Really? Gee Mr. Wizard, thanks for letting all us dumb Main Street investors know that we should be concerned about how much the cleanup of the biggest ever oil spill is going to cost British Petroleum, because otherwise we would have naively assumed that there would be no impact on the earnings of BP nor its ability to repay debt.

In other words, what are the ratings agencies good for again?

While I completely understand that downgrading a company’s credit rating is a very big deal and should not be taken lightly, it seems that the rating agencies are a day late and a dollar short, as my father would say.
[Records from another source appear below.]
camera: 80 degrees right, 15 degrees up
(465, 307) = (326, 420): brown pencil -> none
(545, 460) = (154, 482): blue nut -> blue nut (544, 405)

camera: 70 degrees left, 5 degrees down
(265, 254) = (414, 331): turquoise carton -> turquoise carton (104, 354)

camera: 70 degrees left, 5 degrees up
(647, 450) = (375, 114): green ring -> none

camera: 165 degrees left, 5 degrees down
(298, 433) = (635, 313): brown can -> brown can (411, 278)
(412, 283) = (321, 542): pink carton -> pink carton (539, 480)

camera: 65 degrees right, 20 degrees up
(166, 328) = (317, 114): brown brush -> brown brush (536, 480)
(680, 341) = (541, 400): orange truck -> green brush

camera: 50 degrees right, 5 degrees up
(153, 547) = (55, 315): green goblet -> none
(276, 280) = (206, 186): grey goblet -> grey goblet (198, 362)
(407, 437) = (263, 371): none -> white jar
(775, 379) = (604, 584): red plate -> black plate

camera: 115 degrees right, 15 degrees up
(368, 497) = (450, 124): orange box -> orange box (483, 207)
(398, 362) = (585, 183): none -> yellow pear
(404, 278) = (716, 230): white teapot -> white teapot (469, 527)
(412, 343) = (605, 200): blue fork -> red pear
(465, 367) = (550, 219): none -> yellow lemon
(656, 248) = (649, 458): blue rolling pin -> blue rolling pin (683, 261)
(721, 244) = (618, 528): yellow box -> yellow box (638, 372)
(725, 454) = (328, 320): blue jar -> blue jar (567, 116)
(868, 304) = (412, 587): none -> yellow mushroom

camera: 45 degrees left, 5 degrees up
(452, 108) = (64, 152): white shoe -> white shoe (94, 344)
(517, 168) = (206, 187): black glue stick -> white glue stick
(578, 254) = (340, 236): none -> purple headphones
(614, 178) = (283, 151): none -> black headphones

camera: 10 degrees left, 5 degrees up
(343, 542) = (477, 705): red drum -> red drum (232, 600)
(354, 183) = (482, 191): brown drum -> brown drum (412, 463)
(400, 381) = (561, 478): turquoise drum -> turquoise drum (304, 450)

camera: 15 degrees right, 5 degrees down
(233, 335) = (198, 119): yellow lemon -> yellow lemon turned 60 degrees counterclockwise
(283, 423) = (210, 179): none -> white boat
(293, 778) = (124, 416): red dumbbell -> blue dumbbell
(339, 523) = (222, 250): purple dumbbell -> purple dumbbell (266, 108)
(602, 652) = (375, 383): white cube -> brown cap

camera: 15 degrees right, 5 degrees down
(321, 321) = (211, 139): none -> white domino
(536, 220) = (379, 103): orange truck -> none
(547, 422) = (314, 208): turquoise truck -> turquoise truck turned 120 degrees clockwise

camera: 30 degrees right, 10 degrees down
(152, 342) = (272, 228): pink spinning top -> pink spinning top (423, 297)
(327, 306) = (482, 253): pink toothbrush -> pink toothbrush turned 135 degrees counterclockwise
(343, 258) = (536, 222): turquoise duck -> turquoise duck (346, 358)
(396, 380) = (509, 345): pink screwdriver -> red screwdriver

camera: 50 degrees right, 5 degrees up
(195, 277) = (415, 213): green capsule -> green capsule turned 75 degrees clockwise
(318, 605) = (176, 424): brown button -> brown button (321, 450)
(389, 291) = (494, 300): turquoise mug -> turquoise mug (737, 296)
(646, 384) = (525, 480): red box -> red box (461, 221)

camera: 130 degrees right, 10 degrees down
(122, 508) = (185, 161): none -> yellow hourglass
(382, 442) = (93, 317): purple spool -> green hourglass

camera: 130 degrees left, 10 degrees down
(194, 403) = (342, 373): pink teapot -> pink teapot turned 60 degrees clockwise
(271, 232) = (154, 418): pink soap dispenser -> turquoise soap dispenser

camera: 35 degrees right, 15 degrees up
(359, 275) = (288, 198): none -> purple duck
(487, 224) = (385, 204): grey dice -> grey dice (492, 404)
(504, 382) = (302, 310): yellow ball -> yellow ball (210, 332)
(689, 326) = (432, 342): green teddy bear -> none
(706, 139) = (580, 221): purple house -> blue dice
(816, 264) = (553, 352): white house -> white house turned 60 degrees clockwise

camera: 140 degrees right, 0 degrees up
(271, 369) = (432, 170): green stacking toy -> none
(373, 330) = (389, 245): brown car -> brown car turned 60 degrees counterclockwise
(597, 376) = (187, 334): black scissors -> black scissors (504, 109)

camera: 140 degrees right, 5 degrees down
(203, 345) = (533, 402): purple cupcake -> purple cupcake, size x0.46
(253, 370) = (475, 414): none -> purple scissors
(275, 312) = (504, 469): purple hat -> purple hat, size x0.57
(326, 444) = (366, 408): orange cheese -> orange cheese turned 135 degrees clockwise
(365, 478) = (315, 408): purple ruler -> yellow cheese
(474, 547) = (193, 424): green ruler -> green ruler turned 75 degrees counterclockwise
What value is there in investors waiting for the opinions of the major rating agencies?

To put it another way, if your credit rating score from FICO took this long to update, Fair Issacs would be out of business within the year, and yet, the business equivalent moves so slow that if they handled consumer credit you would be able to open a dozen new rewards credit cards before your score got lowered from 750 to 600 after you defaulted on your home equity loan.

Today’s downgrade simply gives financial writers one more thing to talk about and provides the “proof” necessary for newspapers and magazines to start talking about how the oil spill has hurt BP financially. Otherwise, there just isn’t any value in being told what investors already know.